### Exercise aim
In the copy, include every entry exactly but none of the pictures.

[Dataset entries]

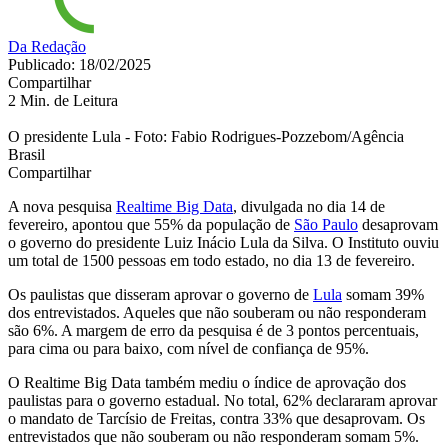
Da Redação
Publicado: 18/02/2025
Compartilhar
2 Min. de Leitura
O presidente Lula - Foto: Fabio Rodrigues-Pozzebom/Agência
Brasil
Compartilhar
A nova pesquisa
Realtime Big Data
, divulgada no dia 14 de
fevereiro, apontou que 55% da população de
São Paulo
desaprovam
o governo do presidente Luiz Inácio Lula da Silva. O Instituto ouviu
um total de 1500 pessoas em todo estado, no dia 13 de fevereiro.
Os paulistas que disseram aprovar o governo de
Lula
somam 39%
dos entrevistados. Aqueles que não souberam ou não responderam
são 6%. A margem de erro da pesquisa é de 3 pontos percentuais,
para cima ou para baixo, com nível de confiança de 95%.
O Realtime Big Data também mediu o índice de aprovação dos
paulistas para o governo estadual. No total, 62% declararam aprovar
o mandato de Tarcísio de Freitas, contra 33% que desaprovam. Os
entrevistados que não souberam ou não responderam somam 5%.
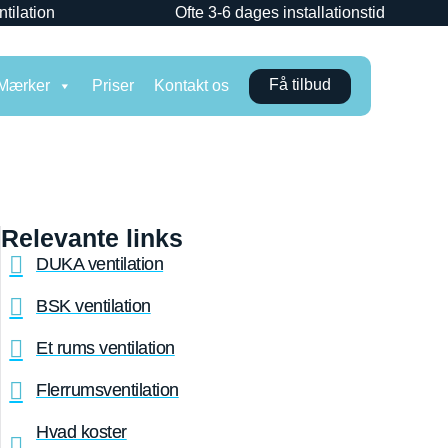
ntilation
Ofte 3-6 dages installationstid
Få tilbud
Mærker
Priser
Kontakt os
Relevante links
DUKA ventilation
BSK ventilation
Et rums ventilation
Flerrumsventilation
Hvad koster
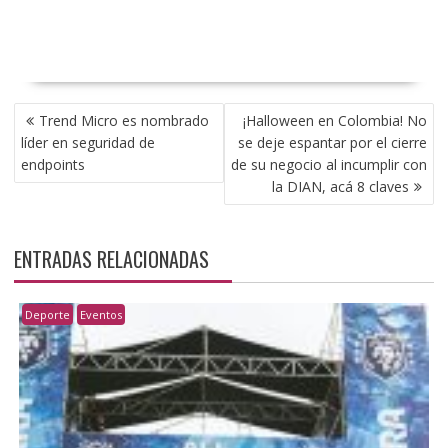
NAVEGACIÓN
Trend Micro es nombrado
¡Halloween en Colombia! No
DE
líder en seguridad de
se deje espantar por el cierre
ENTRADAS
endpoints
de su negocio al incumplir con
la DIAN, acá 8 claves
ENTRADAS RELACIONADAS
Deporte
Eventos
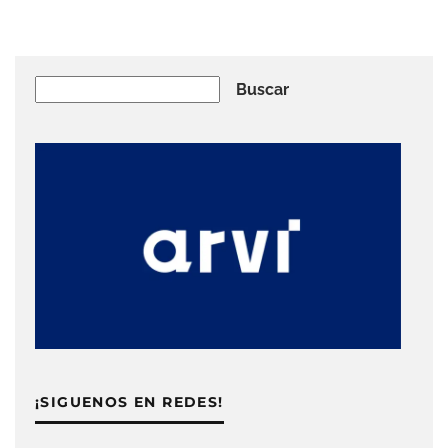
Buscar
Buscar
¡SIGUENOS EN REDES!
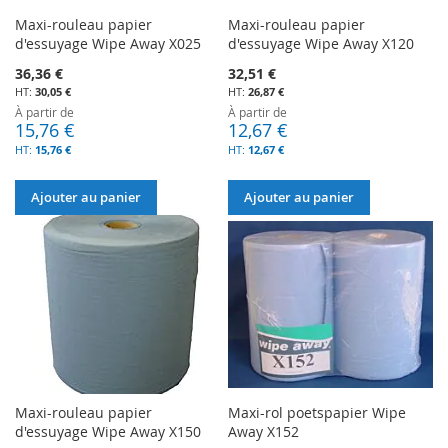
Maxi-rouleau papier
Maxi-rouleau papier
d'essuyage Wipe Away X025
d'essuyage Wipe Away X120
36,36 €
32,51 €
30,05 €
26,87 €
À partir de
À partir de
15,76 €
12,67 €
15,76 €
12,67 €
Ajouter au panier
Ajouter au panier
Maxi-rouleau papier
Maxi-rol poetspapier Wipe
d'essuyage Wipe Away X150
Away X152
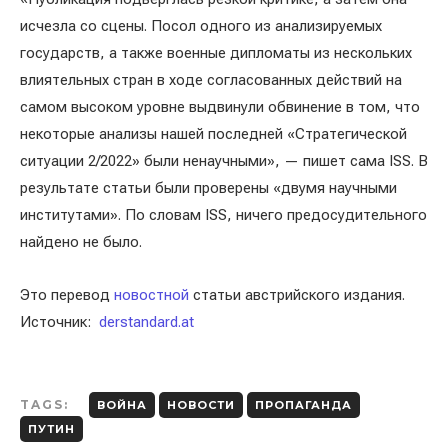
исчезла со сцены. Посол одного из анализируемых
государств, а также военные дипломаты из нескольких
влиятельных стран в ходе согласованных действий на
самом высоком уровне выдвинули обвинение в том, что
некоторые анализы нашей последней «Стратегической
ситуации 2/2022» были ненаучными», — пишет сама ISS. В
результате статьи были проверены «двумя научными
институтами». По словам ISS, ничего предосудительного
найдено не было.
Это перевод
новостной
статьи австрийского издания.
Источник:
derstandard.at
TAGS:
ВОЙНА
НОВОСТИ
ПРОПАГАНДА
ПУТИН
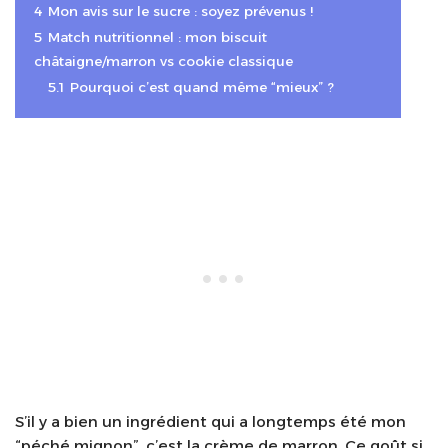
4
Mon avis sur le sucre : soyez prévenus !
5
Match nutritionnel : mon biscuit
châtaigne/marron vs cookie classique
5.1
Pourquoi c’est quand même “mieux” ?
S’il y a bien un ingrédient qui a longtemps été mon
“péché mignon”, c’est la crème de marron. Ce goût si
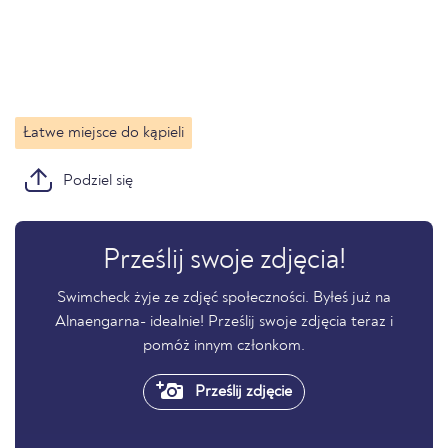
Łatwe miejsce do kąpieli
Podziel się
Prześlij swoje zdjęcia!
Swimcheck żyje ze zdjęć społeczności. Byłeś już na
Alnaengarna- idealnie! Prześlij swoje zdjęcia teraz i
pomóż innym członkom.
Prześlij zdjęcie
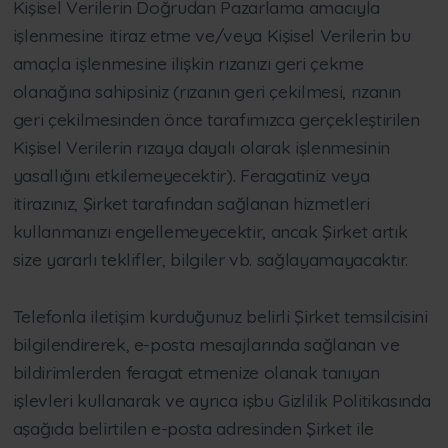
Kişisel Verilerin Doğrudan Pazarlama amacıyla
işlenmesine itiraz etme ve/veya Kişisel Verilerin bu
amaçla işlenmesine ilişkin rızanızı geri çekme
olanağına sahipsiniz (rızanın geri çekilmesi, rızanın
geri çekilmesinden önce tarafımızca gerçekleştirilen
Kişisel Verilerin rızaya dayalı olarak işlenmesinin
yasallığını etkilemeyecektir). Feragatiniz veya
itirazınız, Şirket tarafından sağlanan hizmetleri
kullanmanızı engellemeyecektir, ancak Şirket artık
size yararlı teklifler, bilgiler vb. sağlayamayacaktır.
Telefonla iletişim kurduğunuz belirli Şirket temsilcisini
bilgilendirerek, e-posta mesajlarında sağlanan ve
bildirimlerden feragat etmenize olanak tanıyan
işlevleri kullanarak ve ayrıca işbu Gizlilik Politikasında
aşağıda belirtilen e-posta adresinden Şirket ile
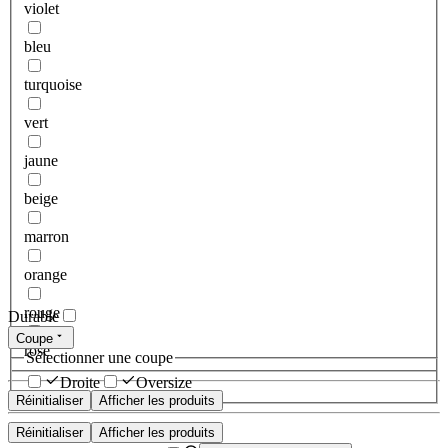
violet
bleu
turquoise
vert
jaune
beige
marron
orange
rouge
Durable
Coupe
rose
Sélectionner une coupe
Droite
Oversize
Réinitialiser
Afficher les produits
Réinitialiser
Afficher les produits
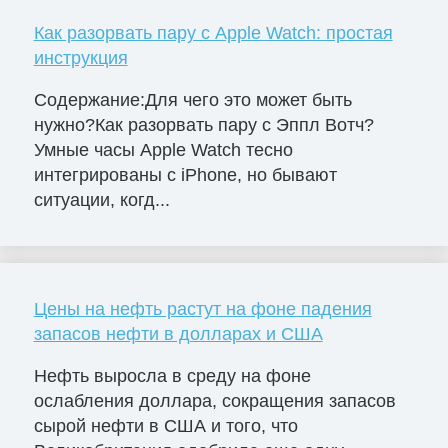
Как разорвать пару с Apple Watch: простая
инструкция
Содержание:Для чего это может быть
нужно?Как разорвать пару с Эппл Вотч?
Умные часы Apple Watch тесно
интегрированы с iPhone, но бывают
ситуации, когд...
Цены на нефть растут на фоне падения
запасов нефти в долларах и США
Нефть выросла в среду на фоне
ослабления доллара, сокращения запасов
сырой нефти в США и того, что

### Task answer
Da Redação
Publicado: 18/02/2025
Compartilhar
2 Min. de Leitura
O presidente Lula - Foto: Fabio Rodrigues-Pozzebom/Agência
Brasil
Compartilhar
A nova pesquisa
Realtime Big Data
, divulgada no dia 14 de
fevereiro, apontou que 55% da população de
São Paulo
desaprovam
o governo do presidente Luiz Inácio Lula da Silva. O Instituto ouviu
um total de 1500 pessoas em todo estado, no dia 13 de fevereiro.
Os paulistas que disseram aprovar o governo de
Lula
somam 39%
dos entrevistados. Aqueles que não souberam ou não responderam
são 6%. A margem de erro da pesquisa é de 3 pontos percentuais,
para cima ou para baixo, com nível de confiança de 95%.
O Realtime Big Data também mediu o índice de aprovação dos
paulistas para o governo estadual. No total, 62% declararam aprovar
o mandato de Tarcísio de Freitas, contra 33% que desaprovam. Os
entrevistados que não souberam ou não responderam somam 5%.
ntilation
Ofte 3-6 dages installationstid
Få tilbud
Mærker
Priser
Kontakt os
Relevante links
DUKA ventilation
BSK ventilation
Et rums ventilation
Flerrumsventilation
Hvad koster
NAVEGACIÓN
Trend Micro es nombrado
¡Halloween en Colombia! No
DE
líder en seguridad de
se deje espantar por el cierre
ENTRADAS
endpoints
de su negocio al incumplir con
la DIAN, acá 8 claves
ENTRADAS RELACIONADAS
Deporte
Eventos
Buscar
Buscar
¡SIGUENOS EN REDES!
Maxi-rouleau papier
Maxi-rouleau papier
d'essuyage Wipe Away X025
d'essuyage Wipe Away X120
36,36 €
32,51 €
30,05 €
26,87 €
À partir de
À partir de
15,76 €
12,67 €
15,76 €
12,67 €
Ajouter au panier
Ajouter au panier
Maxi-rouleau papier
Maxi-rol poetspapier Wipe
d'essuyage Wipe Away X150
Away X152
исчезла со сцены. Посол одного из анализируемых
государств, а также военные дипломаты из нескольких
влиятельных стран в ходе согласованных действий на
самом высоком уровне выдвинули обвинение в том, что
некоторые анализы нашей последней «Стратегической
ситуации 2/2022» были ненаучными», — пишет сама ISS. В
результате статьи были проверены «двумя научными
институтами». По словам ISS, ничего предосудительного
найдено не было.
Это перевод
новостной
статьи австрийского издания.
Источник:
derstandard.at
TAGS:
ВОЙНА
НОВОСТИ
ПРОПАГАНДА
ПУТИН
4
Mon avis sur le sucre : soyez prévenus !
5
Match nutritionnel : mon biscuit
châtaigne/marron vs cookie classique
5.1
Pourquoi c’est quand même “mieux” ?
S’il y a bien un ingrédient qui a longtemps été mon
“péché mignon”, c’est la crème de marron. Ce goût si
Łatwe miejsce do kąpieli
Podziel się
Prześlij swoje zdjęcia!
Swimcheck żyje ze zdjęć społeczności. Byłeś już na
Alnaengarna- idealnie! Prześlij swoje zdjęcia teraz i
pomóż innym członkom.
Prześlij zdjęcie
Kişisel Verilerin Doğrudan Pazarlama amacıyla
işlenmesine itiraz etme ve/veya Kişisel Verilerin bu
amaçla işlenmesine ilişkin rızanızı geri çekme
olanağına sahipsiniz (rızanın geri çekilmesi, rızanın
geri çekilmesinden önce tarafımızca gerçekleştirilen
Kişisel Verilerin rızaya dayalı olarak işlenmesinin
yasallığını etkilemeyecektir). Feragatiniz veya
itirazınız, Şirket tarafından sağlanan hizmetleri
kullanmanızı engellemeyecektir, ancak Şirket artık
size yararlı teklifler, bilgiler vb. sağlayamayacaktır.
Telefonla iletişim kurduğunuz belirli Şirket temsilcisini
bilgilendirerek, e-posta mesajlarında sağlanan ve
bildirimlerden feragat etmenize olanak tanıyan
işlevleri kullanarak ve ayrıca işbu Gizlilik Politikasında
aşağıda belirtilen e-posta adresinden Şirket ile
violet
bleu
turquoise
vert
jaune
beige
marron
orange
rouge
Durable
Coupe
rose
Sélectionner une coupe
Droite
Oversize
Réinitialiser
Afficher les produits
Réinitialiser
Afficher les produits
Как разорвать пару с Apple Watch: простая
инструкция
Содержание:Для чего это может быть
нужно?Как разорвать пару с Эппл Вотч?
Умные часы Apple Watch тесно
интегрированы с iPhone, но бывают
ситуации, когд...
Цены на нефть растут на фоне падения
запасов нефти в долларах и США
Нефть выросла в среду на фоне
ослабления доллара, сокращения запасов
сырой нефти в США и того, что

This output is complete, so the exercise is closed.